Assignment: Look for the word "Table" in the entries and copy every line where it shows up.

Data extracted from a collection:
·····

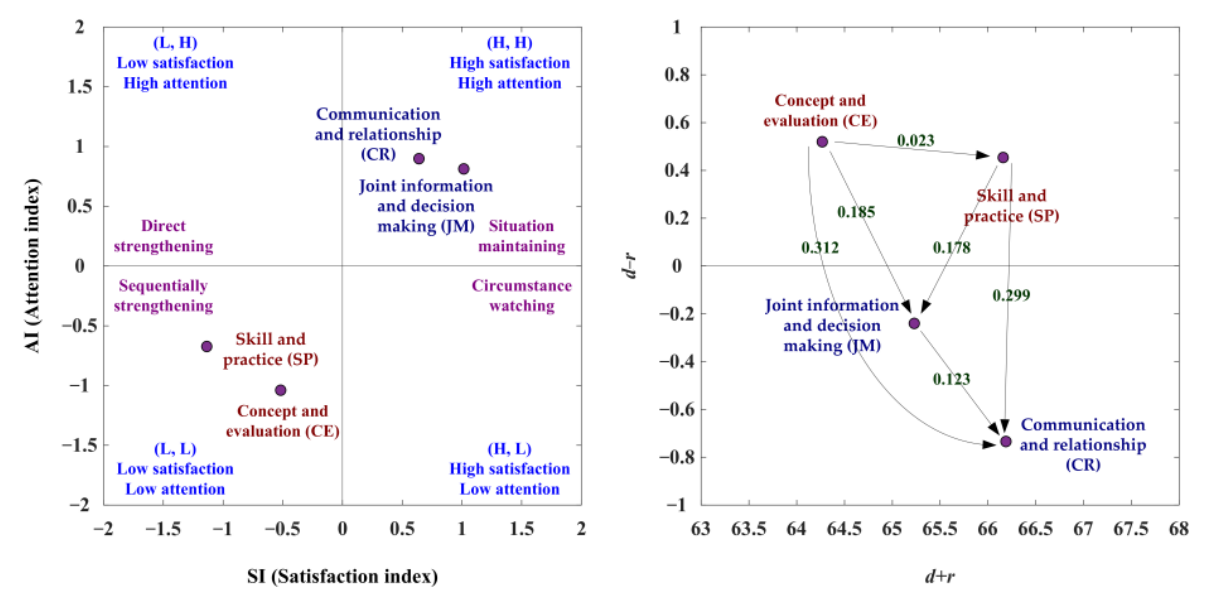
Figure 2. The SAA-NRM analysis of competence development of SDM tasks.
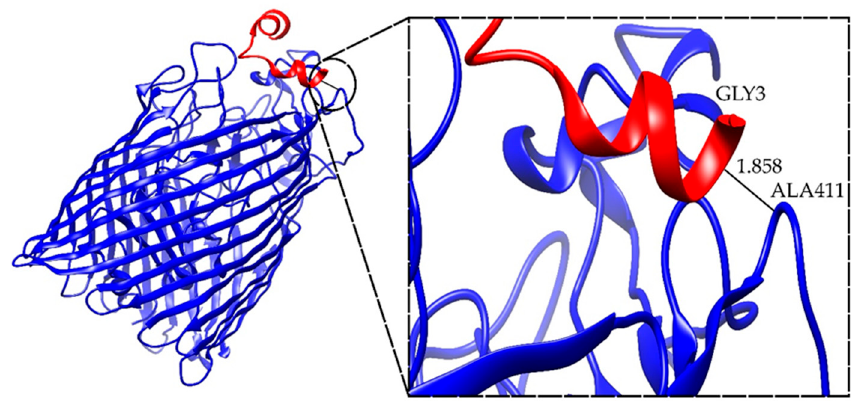
Figure 4. Structure of FhuA + M6_A_1 complex. The images of the remaining selected complexes can be found in the supplementary information.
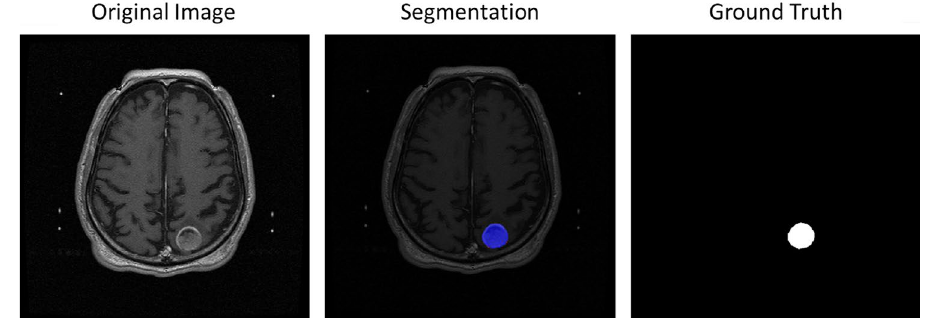
Figure 6. Selected the tumor segmentation results compared in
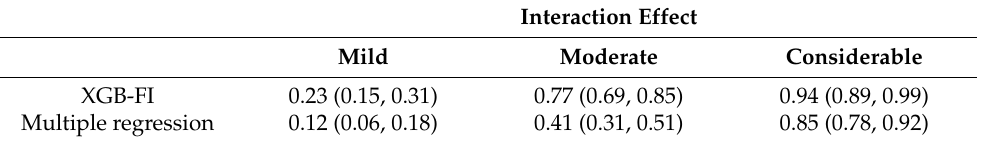
Table 3. Power comparisons between the XGB-FI and multiple regression with sample size 1000.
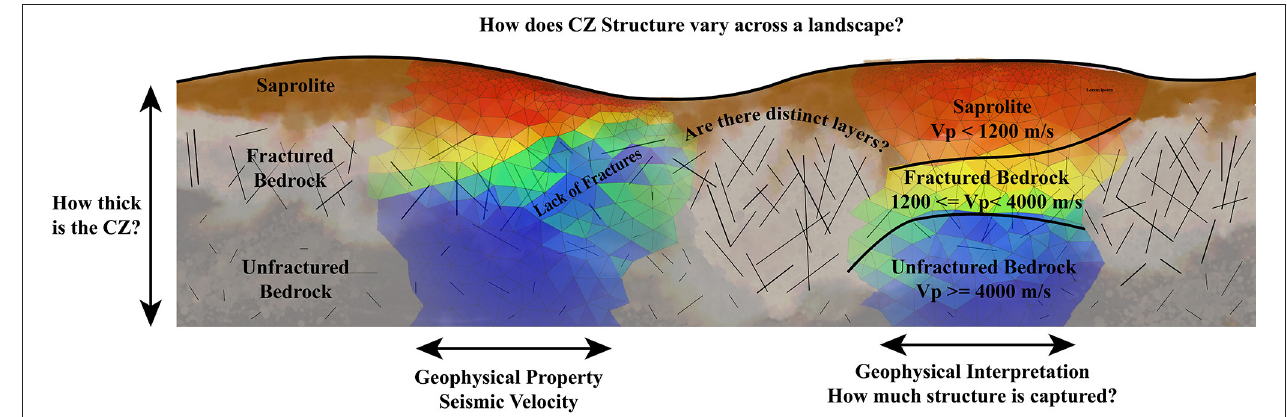
FIGURE 1 | Conceptual drawing of the CZ showing how complexity translates into the smooth velocity images produced with seismic refraction. In CZ studies we represent the complex CZ as discrete elements of a specific physical property—in this case seismic velocity. This figure highlights the challenge of representing complex CZ structure as velocity profiles. A key to utilizing seismic refraction in CZ studies is understanding the scale over which seismic refraction velocities are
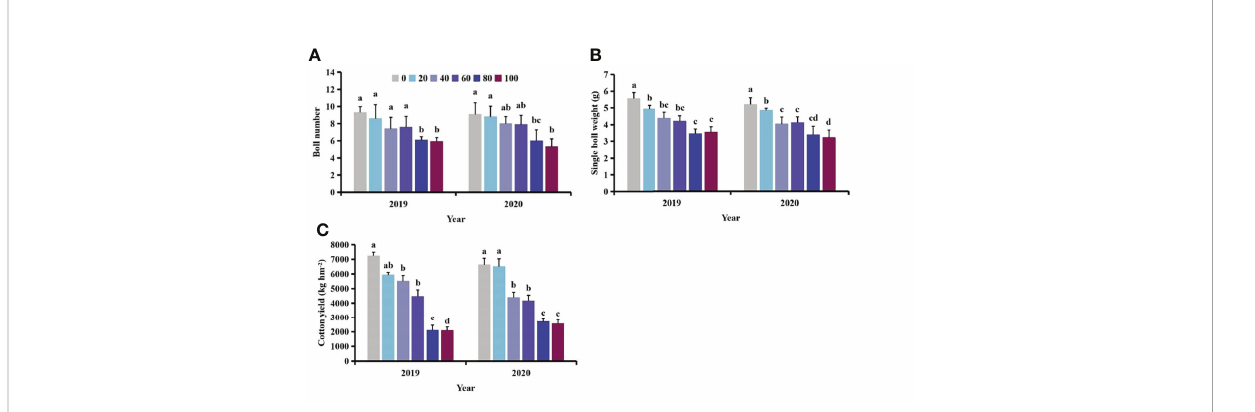
FIGURE 4 Effects of different Scirpus planiculmis densities on cotton (A) boll number, (B) single boll weight and (C) cotton yield. The mean value ± standard data were presented in the fi gure. Different alphabetical letters indicate the signi fi cant differences between different S. planiculmis density ( p <0.05).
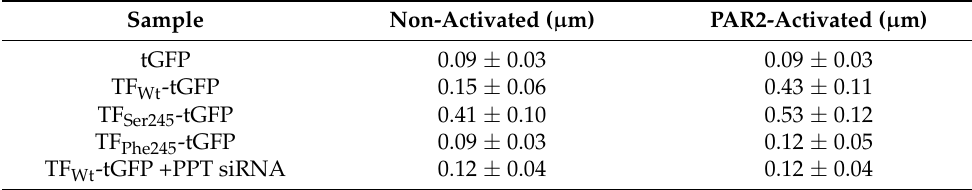
Table 3. Estimation of TF aggregate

·····

Result of the exercise:
Table 3. Power comparisons between the XGB-FI and multiple regression with sample size 1000.
Table 3. Estimation of TF aggregate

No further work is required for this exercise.